Robb Elementary is located about one hour from the US-Mexico border, and teachers would often be notified about migrants who were being pursued by border patrol in the area.
There were 47 ‘lockdown’ events at the school between May and February, 90% of which concerned border patrol activity.
The location of Uvalde in relation to the Mexican border (left) and a map showing the location of Robb Elementary school compared to the center of Uvalde (right), as seen in the investigation committee’s report
A pair of maps showing the Robb Elementary school and its surrounding property, and a floor plan showing the inside of the school, as seen in the investigation committee’s report
The report also found that Ramos provided a number of warning signs that he was dangerous, but that nobody did anything to address them.
In one incident, Ramos sent someone a message on Instagram on April 2 saying ‘Are you still gonna remember me in 50 something days?’
‘Probably not’ the person responded.
‘Hmm alright we’ll see in may,’ Ramos said back.
He was also obsessed with gore and violent sex online, posting videos of suicides and beheadings, and harassing women who he played video games with.
He was also fired from his job at a Whataburger after threatening a female coworker.
Despite his violent behavior, no red flags were raised about Ramos and he was never reported to authorities.
The report also pointed out that state officials undermined public trust in the investigations in the early days after the shooting by issuing a number of false statements.
One day after the shooting, a Uvalde Police Department lieutenant who was tasked with briefing Texas governor Greg Abbott on the events fainted before the meeting.

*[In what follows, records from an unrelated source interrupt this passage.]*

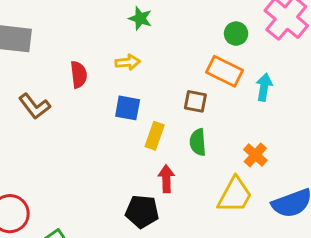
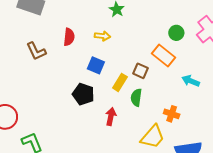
cyan arrow: (264, 87) -> (191, 81), moved, turned -90
yellow rectangle: (155, 136) -> (120, 82), moved
orange cross: (255, 155) -> (172, 114), turned -35
black pentagon: (142, 212) -> (83, 94), moved

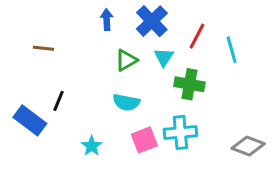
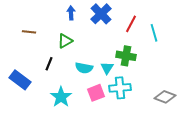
cyan triangle: (164, 57) -> (107, 68), moved
green triangle: (126, 60) -> (65, 41), moved
black line: (58, 101) -> (49, 64), moved
cyan star: (92, 146) -> (61, 97), size x1.5

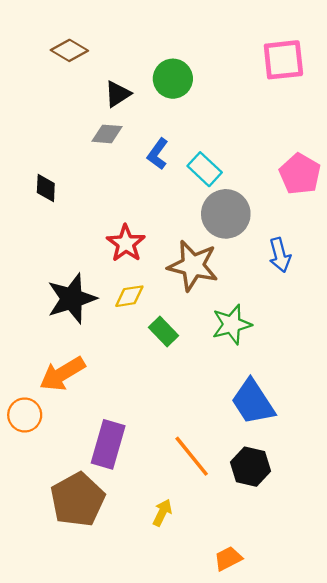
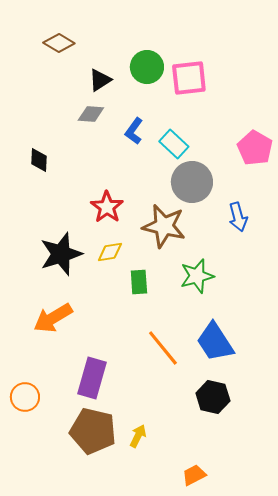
pink square: (283, 60) -> (189, 78), moved
green rectangle: (163, 331) -> (139, 282), turned 40
orange circle: (25, 415) -> (25, 397), moved
orange line: (192, 456) -> (163, 348), moved
brown pentagon: (78, 500) -> (93, 431), moved, turned -30

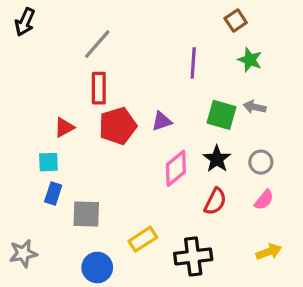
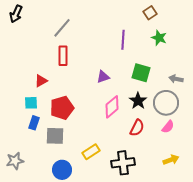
gray arrow: (255, 107) -> (176, 79), moved
red pentagon: (118, 126) -> (62, 108), moved
gray circle: (261, 162) -> (166, 103), size x1.6

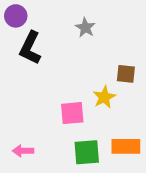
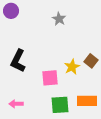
black L-shape: (30, 48) -> (18, 61), moved
brown square: (126, 74) -> (91, 61), moved, turned 32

As a result DPS Regional Director Victor Escalon gave the briefing to the governor based on second hands accounts.
That incident led to Abbott then giving the public a ‘false narrative’ at a press conference, in which he said that the shooting lasted only 40 minutes after police ‘rapidly devised a plan, stacked up and neutralized the attacker.’
Abbott later said he was ‘livid’ that he had been misled and had given a false account to the public.